**What the task asks:**
Lines from the one with "NVIDIA® GeForce RTX™ 5050, 16″" up to and including the one with "COOKIE SETTINGS" are to be copied exactly from the records below, without their pictures.

**Extracted entries:**
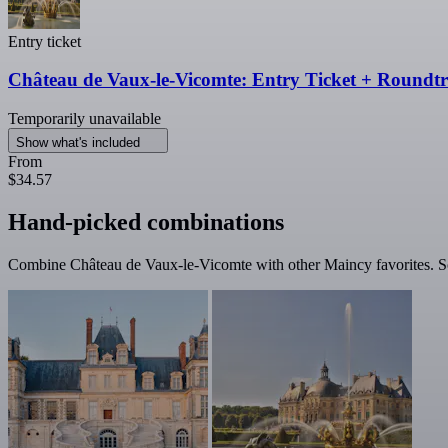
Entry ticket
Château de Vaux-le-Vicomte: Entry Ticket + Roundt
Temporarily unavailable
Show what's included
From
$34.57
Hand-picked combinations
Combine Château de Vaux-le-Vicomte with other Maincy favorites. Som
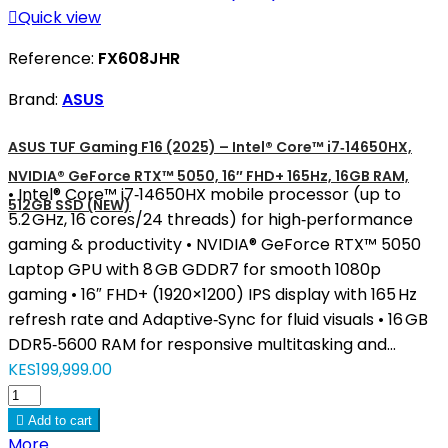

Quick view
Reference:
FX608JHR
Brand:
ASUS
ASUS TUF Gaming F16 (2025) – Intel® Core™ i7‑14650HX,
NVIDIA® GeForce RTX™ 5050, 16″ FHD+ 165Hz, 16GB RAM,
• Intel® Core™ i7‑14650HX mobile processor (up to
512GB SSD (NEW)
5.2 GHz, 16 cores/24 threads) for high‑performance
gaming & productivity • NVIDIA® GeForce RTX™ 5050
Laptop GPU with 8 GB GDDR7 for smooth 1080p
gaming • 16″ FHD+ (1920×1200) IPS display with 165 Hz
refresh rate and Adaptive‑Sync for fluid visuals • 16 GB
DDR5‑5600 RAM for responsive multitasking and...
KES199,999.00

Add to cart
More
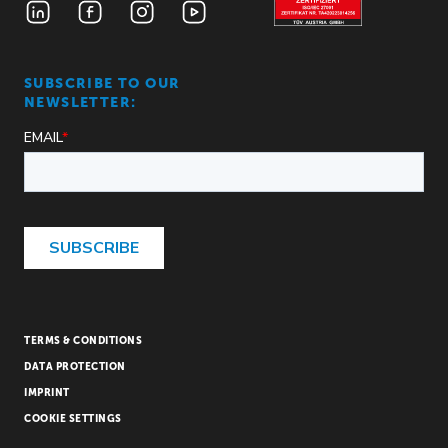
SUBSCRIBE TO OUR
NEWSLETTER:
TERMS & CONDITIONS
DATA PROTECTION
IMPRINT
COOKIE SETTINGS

...

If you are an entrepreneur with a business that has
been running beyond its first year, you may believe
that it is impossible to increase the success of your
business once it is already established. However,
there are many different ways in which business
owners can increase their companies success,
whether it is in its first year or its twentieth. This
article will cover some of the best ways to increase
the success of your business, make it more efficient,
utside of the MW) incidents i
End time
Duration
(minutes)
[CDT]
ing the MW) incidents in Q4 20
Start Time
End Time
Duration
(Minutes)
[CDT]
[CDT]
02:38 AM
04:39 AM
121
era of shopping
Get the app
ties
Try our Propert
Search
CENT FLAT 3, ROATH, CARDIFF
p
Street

**Solution to the exercise:**
NVIDIA® GeForce RTX™ 5050, 16″ FHD+ 165Hz, 16GB RAM,
• Intel® Core™ i7‑14650HX mobile processor (up to
512GB SSD (NEW)
5.2 GHz, 16 cores/24 threads) for high‑performance
gaming & productivity • NVIDIA® GeForce RTX™ 5050
Laptop GPU with 8 GB GDDR7 for smooth 1080p
gaming • 16″ FHD+ (1920×1200) IPS display with 165 Hz
refresh rate and Adaptive‑Sync for fluid visuals • 16 GB
DDR5‑5600 RAM for responsive multitasking and...
KES199,999.00

Add to cart
More
SUBSCRIBE TO OUR
NEWSLETTER:
TERMS & CONDITIONS
DATA PROTECTION
IMPRINT
COOKIE SETTINGS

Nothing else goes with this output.